Un’iniezione di fiducia e di coraggio, essenziali nei tempi di crisi, che rappresenta al meglio la vocazione e gli ideali ispiratori di Piper, che sin dalla fondazione si spende per convogliare energie nel territorio e sviluppare sensibilità umane. Con lo sguardo rivolto ai giovani, agli studenti e alunni delle scuole.

“Ognuno di noi deve essere una voce. E non semplicemente un eco” Il motto dell’associazione Piper.

Piper è il nome che rimanda al leggero e versatile aeroplano, adatto al volo a bassa velocità, proprio quella che permette di vedere bene da vicino il mondo, di visitarlo, di apprezzarlo per poi spingersi verso nuove terre, nuovi cieli e nuovi orizzonti.

L’associazione Piper nasce il 5 settembre 2016, “nasce da uno sguardo” afferma  la presidente Gabriella Martani. Lo guardo di un imprenditore, marito, padre, amico: Pierluigi Guarneri, che ha lasciato questo mondo nel 2014, lasciando un’impronta imprenditoriale di eccellenza sul territorio cremonese.

Piper incarna la visione di un uomo illuminato e lungimirante, tutto ciò che ha saputo trasmettere Pierluigi Guarneri nell’arco della sua vita: passione, tenacia, entusiasmo, dedizione e sacrificio, che gli hanno permesso di raggiungere il suo sogno. Fondatore della Eurotecno, divenuta azienda leader nel settore di noleggio dei mezzi di cantiere, è stato un uomo che ha saputo volare, non con la fantasia, ma con idee concrete, sorvolando la crisi e le difficoltà, guardando nuovi orizzonti senza perdere di vista la relazione con il territorio e i suoi dimoranti.

Così, l’associazione Piper, nasce dalla volontà di vedere oltre i propri limiti, con nuovi occhi, per cogliere le sfumature e le opportunità che il mondo offre. L’obiettivo è quello di diffondere idee che possano spingere le persone a migliorarsi individualmente e professionalmente in virtù di nuove motivazioni che portino a superarsi costantemente. Per dare voce al bambino che si nasconde dentro ognuno di noi e che ci fa ancora stupire ed emozionare di fronte alla realtà. In questo modo si vuole rimettere al centro l’uomo e il valore che possiede.

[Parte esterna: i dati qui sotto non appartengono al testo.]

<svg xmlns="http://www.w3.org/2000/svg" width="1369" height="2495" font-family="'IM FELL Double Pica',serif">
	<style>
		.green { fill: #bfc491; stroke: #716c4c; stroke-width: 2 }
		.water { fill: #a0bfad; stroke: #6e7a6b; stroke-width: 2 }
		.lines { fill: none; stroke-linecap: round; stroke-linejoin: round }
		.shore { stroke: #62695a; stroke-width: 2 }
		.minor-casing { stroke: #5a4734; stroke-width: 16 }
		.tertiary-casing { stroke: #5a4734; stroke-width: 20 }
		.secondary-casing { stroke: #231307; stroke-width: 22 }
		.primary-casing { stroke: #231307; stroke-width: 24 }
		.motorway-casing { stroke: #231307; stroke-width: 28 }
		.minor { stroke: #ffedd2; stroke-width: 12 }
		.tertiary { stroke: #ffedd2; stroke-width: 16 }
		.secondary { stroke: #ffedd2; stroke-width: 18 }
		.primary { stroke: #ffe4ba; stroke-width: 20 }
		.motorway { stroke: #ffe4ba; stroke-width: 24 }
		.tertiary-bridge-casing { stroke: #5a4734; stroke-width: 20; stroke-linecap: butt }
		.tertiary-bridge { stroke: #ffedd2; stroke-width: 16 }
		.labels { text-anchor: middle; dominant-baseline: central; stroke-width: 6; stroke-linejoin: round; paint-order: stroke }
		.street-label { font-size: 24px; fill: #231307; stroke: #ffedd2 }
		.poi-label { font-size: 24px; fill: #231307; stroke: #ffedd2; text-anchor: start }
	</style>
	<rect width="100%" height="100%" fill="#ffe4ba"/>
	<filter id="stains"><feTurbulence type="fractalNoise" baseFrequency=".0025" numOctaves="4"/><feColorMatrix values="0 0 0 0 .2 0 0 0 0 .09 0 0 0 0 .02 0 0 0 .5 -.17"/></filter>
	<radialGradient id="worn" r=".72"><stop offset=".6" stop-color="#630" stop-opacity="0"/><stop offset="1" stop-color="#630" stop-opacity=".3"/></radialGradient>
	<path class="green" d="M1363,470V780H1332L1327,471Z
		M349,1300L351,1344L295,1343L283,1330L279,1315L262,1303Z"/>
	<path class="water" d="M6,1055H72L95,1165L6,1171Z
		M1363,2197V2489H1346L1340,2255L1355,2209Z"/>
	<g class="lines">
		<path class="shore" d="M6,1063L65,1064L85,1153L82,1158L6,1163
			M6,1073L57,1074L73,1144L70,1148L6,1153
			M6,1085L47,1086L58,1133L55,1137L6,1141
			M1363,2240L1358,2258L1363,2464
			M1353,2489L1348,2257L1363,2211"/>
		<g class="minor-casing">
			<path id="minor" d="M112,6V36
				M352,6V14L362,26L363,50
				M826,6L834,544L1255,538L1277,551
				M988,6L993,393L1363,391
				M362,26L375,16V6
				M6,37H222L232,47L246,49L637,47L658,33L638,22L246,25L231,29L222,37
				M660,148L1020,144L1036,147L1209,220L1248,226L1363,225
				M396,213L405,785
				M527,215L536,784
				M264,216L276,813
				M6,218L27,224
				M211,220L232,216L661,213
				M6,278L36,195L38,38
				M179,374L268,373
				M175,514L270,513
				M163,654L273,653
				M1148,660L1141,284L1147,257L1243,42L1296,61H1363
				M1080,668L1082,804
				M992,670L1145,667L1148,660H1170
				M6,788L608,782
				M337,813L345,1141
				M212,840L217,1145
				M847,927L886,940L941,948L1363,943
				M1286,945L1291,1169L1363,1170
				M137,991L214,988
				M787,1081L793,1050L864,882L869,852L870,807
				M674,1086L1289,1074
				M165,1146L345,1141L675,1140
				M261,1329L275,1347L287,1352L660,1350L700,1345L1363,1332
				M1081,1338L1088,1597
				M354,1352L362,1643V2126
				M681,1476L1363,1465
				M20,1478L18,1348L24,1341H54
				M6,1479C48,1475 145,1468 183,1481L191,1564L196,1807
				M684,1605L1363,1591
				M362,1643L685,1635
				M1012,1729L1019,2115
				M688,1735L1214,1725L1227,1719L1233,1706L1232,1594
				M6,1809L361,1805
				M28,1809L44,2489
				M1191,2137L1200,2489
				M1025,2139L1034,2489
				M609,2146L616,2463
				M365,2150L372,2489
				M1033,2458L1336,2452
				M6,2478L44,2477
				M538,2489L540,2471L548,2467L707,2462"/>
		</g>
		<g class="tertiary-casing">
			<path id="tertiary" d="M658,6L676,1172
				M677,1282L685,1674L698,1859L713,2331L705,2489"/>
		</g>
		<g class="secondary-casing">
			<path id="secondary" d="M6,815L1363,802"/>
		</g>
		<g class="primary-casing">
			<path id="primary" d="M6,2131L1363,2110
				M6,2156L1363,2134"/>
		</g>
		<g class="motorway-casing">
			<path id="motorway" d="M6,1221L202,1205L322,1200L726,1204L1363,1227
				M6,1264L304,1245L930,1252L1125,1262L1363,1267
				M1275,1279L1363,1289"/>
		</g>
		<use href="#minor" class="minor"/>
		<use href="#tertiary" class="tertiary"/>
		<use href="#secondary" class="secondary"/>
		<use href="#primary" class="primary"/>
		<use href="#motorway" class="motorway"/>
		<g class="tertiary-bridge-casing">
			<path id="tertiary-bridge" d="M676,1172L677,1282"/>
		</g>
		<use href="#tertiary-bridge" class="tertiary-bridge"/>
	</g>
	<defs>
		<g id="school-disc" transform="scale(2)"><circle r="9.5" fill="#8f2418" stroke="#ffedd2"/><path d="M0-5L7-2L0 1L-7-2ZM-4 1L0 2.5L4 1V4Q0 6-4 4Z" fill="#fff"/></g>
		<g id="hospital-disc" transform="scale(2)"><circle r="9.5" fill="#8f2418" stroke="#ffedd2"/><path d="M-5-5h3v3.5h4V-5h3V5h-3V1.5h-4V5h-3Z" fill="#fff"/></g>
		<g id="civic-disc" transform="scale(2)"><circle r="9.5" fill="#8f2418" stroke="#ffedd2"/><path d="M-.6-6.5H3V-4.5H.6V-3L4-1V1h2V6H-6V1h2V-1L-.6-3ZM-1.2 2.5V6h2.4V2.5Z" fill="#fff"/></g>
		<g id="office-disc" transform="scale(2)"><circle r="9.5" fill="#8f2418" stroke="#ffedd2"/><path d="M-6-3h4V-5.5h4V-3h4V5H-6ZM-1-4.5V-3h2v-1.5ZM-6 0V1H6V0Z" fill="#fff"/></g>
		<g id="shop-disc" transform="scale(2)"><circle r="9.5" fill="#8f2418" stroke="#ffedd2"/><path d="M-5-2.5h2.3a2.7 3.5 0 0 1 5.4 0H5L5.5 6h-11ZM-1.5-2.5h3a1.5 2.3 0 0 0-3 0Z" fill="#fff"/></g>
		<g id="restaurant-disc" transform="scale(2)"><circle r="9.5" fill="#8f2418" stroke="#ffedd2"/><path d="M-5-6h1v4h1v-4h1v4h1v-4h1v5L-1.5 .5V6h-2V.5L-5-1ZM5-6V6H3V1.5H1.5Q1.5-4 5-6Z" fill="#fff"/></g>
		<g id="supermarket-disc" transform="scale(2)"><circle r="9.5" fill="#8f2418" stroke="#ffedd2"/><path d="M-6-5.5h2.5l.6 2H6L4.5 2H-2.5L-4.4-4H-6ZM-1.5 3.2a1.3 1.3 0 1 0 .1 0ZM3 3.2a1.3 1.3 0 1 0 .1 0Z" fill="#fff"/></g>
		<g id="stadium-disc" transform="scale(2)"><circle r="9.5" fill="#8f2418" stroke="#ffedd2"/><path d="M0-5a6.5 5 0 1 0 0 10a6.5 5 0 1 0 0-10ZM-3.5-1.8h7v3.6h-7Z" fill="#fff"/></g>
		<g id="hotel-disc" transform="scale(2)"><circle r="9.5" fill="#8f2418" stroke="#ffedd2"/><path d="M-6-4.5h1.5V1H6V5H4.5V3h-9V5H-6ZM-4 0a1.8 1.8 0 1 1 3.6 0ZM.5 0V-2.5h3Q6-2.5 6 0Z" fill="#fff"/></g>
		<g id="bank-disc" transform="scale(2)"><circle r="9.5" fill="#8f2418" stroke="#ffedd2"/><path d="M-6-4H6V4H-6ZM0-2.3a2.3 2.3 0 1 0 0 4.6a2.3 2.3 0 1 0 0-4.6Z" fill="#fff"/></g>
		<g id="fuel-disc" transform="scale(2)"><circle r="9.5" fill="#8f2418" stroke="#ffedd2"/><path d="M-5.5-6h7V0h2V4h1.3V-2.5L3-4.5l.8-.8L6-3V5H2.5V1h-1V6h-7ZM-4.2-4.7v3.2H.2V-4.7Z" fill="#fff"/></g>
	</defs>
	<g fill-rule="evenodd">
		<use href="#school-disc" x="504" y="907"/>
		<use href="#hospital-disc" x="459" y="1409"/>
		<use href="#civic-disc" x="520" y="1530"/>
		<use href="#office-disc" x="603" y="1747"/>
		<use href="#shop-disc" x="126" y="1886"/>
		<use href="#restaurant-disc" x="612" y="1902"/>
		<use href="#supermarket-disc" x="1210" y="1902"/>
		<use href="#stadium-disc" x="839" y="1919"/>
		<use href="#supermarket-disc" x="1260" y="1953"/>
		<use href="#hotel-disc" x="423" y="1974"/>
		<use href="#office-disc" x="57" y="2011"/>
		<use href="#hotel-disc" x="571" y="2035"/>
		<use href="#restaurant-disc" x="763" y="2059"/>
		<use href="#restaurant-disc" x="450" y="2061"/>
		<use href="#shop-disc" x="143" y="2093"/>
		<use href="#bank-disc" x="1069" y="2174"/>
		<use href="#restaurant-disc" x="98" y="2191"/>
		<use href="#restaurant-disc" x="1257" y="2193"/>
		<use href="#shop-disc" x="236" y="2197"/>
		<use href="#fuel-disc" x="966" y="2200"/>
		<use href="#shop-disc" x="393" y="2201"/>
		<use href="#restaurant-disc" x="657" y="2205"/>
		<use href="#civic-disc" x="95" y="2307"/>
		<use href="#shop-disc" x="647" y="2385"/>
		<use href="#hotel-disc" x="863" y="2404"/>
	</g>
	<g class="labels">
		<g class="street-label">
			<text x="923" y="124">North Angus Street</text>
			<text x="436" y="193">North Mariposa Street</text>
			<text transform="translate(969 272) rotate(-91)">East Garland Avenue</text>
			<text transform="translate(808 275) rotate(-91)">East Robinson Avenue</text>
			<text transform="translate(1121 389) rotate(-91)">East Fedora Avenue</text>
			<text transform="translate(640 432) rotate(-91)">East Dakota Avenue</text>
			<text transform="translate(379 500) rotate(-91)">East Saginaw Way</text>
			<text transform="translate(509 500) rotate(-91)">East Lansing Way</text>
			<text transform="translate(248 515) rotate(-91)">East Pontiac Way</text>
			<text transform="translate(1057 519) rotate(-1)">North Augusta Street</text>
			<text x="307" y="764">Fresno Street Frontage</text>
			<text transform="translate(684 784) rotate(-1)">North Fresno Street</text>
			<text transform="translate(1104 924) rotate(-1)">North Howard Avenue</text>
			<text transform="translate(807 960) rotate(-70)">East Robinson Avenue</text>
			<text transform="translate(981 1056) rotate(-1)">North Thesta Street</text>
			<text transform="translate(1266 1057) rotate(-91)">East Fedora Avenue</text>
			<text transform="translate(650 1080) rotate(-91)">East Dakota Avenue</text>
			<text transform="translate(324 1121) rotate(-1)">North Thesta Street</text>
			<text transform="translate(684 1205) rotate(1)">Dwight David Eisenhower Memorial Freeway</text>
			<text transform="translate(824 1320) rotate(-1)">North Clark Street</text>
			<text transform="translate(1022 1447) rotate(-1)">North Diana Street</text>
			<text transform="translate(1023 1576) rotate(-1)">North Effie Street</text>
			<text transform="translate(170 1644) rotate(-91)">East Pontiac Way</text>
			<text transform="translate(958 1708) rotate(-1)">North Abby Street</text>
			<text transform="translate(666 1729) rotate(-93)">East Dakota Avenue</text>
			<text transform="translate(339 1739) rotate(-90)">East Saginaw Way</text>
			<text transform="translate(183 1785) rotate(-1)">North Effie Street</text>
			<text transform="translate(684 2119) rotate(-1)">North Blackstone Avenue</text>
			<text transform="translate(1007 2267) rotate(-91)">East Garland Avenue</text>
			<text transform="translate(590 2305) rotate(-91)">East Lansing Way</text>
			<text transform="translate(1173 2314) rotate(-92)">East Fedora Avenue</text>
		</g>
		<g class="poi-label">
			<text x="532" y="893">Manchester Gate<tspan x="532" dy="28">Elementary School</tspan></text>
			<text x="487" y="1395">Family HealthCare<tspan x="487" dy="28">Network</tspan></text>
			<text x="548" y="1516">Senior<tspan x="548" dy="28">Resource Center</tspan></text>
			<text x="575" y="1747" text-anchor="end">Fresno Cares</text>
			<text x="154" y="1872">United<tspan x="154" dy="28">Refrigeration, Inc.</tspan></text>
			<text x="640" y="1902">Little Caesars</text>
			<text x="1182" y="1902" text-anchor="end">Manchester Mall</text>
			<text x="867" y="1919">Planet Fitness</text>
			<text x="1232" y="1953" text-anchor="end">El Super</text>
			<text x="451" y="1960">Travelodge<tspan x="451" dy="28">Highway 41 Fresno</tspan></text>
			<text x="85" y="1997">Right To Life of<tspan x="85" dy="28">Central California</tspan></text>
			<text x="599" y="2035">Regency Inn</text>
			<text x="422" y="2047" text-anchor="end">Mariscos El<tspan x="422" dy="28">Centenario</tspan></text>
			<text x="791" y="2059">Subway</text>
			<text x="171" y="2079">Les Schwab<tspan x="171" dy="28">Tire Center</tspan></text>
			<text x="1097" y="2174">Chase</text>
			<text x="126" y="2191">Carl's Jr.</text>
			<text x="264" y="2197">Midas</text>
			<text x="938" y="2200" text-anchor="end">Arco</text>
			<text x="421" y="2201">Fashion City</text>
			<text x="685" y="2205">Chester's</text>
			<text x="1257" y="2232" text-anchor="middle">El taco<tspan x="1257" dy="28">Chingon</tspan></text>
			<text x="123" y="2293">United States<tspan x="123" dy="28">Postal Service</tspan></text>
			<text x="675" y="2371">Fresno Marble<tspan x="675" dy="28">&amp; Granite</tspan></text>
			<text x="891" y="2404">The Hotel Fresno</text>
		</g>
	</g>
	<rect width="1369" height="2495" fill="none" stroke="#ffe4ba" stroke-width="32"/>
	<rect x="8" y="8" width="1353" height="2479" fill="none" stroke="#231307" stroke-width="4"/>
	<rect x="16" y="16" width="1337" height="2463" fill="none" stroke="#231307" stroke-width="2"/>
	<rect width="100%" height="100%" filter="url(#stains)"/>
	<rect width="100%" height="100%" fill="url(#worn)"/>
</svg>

Piper si prefigge di promuovere progetti e organizzare eventi culturali in una logica “inspiring people” utilizzando i linguaggi artistici per creare un crocevia aggregato tra impresa, territorio, comunità e formazione, come:

  • progetti e borse di studio;
  • eventi culturali, artistici e formativi nella logica “inspiring people”;
  • la raccolta fondi per sostenere gli scopi associativi e altri progetti in ambito sociale
  • condivide iniziative e progetti di altre associazioni di promozione sociale con finalità coerenti ai propri scopi

La pece teatrale in programma per domenica 26 novembre ci fa salire in sella alla bicicletta di Felice Gimondi per diventare anche noi, per una sera o per sempre, i campioni della nostra corsa.

Il contributo richiesto di 10 euro è per una raccolta fondi a sostegno dei progetti da portare nelle scuole. La metafora è quella della vita di Felice Gimondi. Felice corre, ma cade. Si rialza e ricade. Ma non molla e arriva fino alla fine. Quel ragazzo, come tutto il nostro Paese in quegli anni, si è rialzato ed è diventato un grande campione. È la semplice storia di un uomo diventato campione perché ha creduto nel proprio sogno e nelle proprie capacità. Con fatica, passione e dedizione ha raggiunto il suo obiettivo.